« De rouille et d’os », la fureur de survivre
Si dans le dernier Jacques Audiard, "De rouille et d'os" (présenté aujourd'hui à Cannes), la jungle moderne s'est déplacée d'une cour de prison à de plus respirables espaces, on y retrouve l'âpreté des personnages et situations d'Un Prophète, leur sensation d'exclusion, leur brutalité, leurs moteurs de jouissance et de survie, mais avec en bonus une lumière d'espérance qui réchauffe le spectateur éprouvé.
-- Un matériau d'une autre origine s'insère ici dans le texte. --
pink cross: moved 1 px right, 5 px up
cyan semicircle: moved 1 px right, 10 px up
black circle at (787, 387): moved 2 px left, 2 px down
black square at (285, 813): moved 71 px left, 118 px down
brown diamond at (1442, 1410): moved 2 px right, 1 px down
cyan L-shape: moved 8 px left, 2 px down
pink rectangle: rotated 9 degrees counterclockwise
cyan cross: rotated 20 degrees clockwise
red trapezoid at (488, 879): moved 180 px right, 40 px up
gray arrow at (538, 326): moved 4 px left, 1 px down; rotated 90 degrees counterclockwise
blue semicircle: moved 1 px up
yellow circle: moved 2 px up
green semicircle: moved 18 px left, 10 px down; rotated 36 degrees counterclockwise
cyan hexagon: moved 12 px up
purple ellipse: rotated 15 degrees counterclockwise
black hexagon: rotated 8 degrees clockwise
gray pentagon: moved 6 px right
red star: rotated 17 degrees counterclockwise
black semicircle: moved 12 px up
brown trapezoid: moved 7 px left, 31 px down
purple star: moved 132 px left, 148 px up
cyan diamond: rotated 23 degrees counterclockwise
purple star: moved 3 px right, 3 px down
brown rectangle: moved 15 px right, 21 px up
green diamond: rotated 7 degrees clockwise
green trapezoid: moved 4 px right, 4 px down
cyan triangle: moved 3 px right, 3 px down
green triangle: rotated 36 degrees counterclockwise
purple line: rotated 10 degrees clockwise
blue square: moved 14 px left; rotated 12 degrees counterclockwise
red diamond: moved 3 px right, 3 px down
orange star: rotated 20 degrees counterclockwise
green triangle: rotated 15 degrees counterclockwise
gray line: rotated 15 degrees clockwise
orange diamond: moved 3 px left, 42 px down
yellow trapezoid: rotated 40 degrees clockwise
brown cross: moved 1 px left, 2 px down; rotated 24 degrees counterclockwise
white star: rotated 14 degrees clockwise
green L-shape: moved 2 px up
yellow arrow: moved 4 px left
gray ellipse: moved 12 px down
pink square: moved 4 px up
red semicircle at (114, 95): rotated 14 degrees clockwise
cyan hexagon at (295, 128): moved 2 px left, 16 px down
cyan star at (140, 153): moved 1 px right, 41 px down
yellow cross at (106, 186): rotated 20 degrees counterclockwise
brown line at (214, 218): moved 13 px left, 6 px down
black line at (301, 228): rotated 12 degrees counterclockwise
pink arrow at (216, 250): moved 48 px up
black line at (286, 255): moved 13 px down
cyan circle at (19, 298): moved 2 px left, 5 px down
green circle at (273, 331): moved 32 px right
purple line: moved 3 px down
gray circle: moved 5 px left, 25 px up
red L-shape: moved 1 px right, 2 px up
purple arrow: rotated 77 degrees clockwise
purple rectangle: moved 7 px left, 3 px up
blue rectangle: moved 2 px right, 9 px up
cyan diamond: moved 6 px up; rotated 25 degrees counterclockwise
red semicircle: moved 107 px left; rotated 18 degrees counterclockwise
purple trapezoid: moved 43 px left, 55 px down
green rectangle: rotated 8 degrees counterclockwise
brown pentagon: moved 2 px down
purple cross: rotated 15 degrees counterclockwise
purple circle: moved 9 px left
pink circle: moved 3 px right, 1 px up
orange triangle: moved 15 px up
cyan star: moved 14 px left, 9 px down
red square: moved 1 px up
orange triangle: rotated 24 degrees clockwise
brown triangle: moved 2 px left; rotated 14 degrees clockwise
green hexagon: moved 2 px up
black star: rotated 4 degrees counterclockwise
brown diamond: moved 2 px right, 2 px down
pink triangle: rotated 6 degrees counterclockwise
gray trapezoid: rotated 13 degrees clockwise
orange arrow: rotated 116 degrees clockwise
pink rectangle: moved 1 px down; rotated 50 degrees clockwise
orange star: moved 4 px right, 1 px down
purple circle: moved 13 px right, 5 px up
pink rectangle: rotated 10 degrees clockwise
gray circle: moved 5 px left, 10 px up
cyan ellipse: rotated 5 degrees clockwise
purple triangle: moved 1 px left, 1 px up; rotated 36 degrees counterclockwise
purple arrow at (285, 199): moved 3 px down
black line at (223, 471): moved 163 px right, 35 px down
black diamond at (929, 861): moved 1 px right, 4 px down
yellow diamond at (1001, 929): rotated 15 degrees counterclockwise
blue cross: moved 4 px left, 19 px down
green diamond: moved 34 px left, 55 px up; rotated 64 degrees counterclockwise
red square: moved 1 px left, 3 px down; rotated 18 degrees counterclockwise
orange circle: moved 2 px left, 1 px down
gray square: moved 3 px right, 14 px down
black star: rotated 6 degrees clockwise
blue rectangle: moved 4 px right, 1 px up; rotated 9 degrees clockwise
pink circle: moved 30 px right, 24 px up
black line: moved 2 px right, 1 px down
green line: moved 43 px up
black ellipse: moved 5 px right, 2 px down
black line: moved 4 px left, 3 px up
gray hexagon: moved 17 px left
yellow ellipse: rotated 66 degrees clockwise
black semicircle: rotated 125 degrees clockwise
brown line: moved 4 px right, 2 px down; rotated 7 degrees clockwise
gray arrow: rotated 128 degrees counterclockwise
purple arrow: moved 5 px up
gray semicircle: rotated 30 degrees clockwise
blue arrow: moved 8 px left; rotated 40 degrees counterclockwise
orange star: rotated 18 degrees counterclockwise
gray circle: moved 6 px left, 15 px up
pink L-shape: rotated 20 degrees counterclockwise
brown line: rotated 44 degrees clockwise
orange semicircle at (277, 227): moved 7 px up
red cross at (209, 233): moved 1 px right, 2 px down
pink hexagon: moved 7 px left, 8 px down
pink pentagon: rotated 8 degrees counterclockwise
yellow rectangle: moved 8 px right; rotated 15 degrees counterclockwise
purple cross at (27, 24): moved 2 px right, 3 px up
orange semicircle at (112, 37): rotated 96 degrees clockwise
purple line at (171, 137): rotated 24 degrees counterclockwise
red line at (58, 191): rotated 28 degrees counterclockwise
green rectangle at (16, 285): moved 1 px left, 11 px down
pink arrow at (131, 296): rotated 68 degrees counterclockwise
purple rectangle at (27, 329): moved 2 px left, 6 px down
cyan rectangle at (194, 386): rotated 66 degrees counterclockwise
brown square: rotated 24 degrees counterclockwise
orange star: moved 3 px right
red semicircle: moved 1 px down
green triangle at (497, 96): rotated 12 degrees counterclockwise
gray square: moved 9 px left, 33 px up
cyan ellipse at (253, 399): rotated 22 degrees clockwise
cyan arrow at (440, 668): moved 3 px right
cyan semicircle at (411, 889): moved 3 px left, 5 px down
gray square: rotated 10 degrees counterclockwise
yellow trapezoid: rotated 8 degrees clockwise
Tout sépare comme il se doit les deux principaux protagonistes Ali et Stéphanie (Matthias Schœnaerts et Marion Cotillard, superbes). Lui, marginal, se déplace au gré des petits jobs que lui valent sa stature d'athlète et son absence de principes moraux, assurant tant bien que mal le quotidien d'un gamin dont la mère est on ne sait où. Elle, sportive, exigeante, hautaine, dresseuse d'orques (!), va d'échec en malentendu amoureux. Le drame qui déclenche la relation entre le quasi-animal au cuir épaissi par une vie de précarité et l'idéaliste agressive devrait participer au succès probable du film : Stéphanie, mordue par un orque, est amputée des deux jambes.
Pudique et cru
Les ellipses d'Audiard suggèrent sans peser les étapes consécutives à ce chaos. Peu de dialogue ; pas de larmes, ou la moitié d'une, furtive ; pas de pathos, mais l'amitié et le courage qui peu à peu ramènent, à quelque chose près, l'invalide à son état antérieur, avec un regain d'amour de la vie.
Esthétique, pudique, lyrique, Audiard pourtant ne fuit pas plus la réalité du handicap qu'il ne s'y attarde. Stéphanie nage, met sur les épaules ou dans les draps de son amant ses deux moignons avec un naturel qui devrait remuer non seulement Cannes, mais toute la société, et sacrer Marion Cotillard (aussi élégante ici qu'elle était mièvre chez Canet).
On évoquera sans doute une parenté avec les "Intouchables". Elle se résume à un fauteuil roulant, et à l'optimisme des scénarios. "De rouille et d'os" est d'un grand cinéaste.